*** INFORMATION SUPPLIED

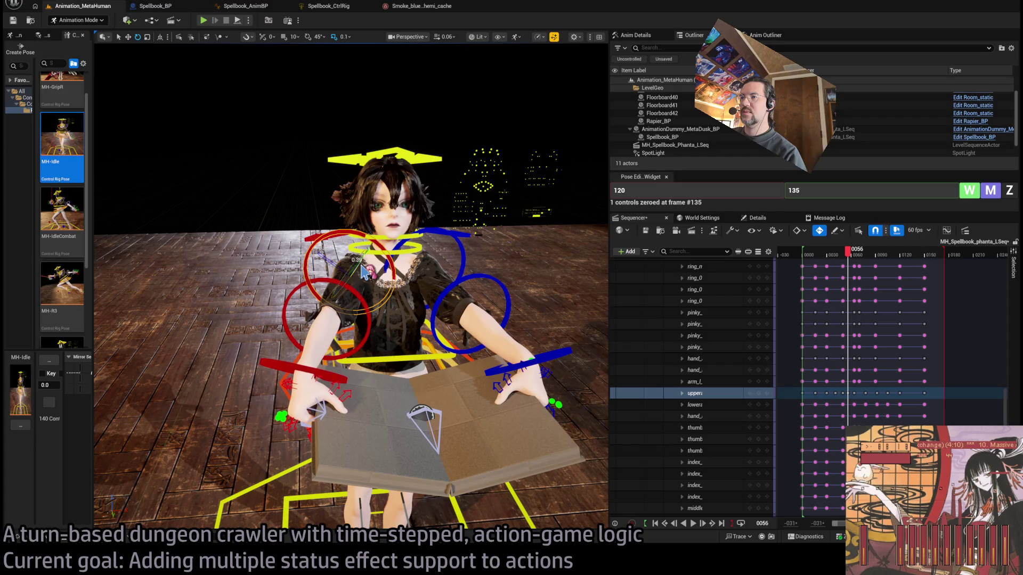
{"action": "mouse_move", "coordinate": [849, 261]}
{"action": "left_mouse_down"}
{"action": "mouse_move", "coordinate": [837, 261]}
{"action": "mouse_move", "coordinate": [861, 275]}
{"action": "left_mouse_up"}
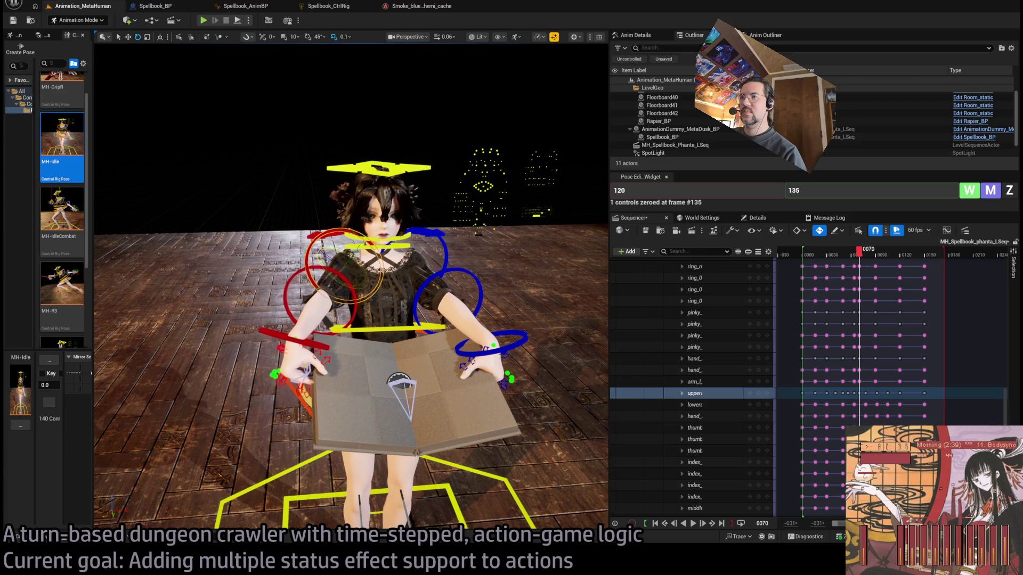
{"action": "mouse_move", "coordinate": [863, 257]}
{"action": "left_mouse_down"}
{"action": "mouse_move", "coordinate": [874, 261]}
{"action": "mouse_move", "coordinate": [863, 269]}
{"action": "left_mouse_up"}
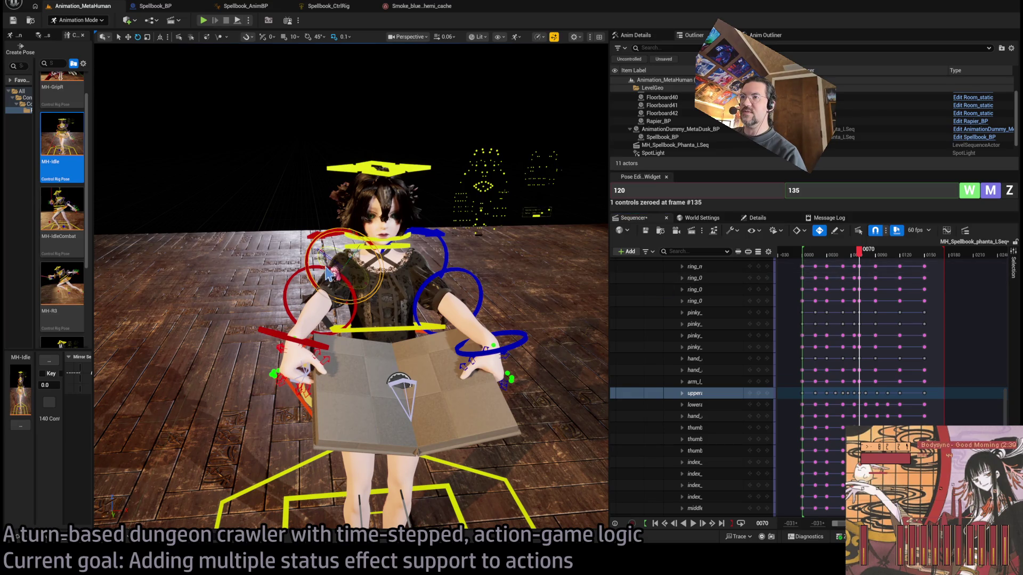
{"action": "mouse_move", "coordinate": [860, 260]}
{"action": "left_mouse_down"}
{"action": "mouse_move", "coordinate": [851, 264]}
{"action": "mouse_move", "coordinate": [866, 266]}
{"action": "mouse_move", "coordinate": [815, 264]}
{"action": "left_mouse_up"}
{"action": "key", "text": "space"}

******

--- REQUIRED WORK ---
Please transcribe all of the entries word for word, with the pictures left out.

--- EXERCISE RESPONSE ---
{"action": "mouse_move", "coordinate": [849, 261]}
{"action": "left_mouse_down"}
{"action": "mouse_move", "coordinate": [837, 261]}
{"action": "mouse_move", "coordinate": [861, 275]}
{"action": "left_mouse_up"}
{"action": "mouse_move", "coordinate": [863, 257]}
{"action": "left_mouse_down"}
{"action": "mouse_move", "coordinate": [874, 261]}
{"action": "mouse_move", "coordinate": [863, 269]}
{"action": "left_mouse_up"}
{"action": "mouse_move", "coordinate": [860, 260]}
{"action": "left_mouse_down"}
{"action": "mouse_move", "coordinate": [851, 264]}
{"action": "mouse_move", "coordinate": [866, 266]}
{"action": "mouse_move", "coordinate": [815, 264]}
{"action": "left_mouse_up"}
{"action": "key", "text": "space"}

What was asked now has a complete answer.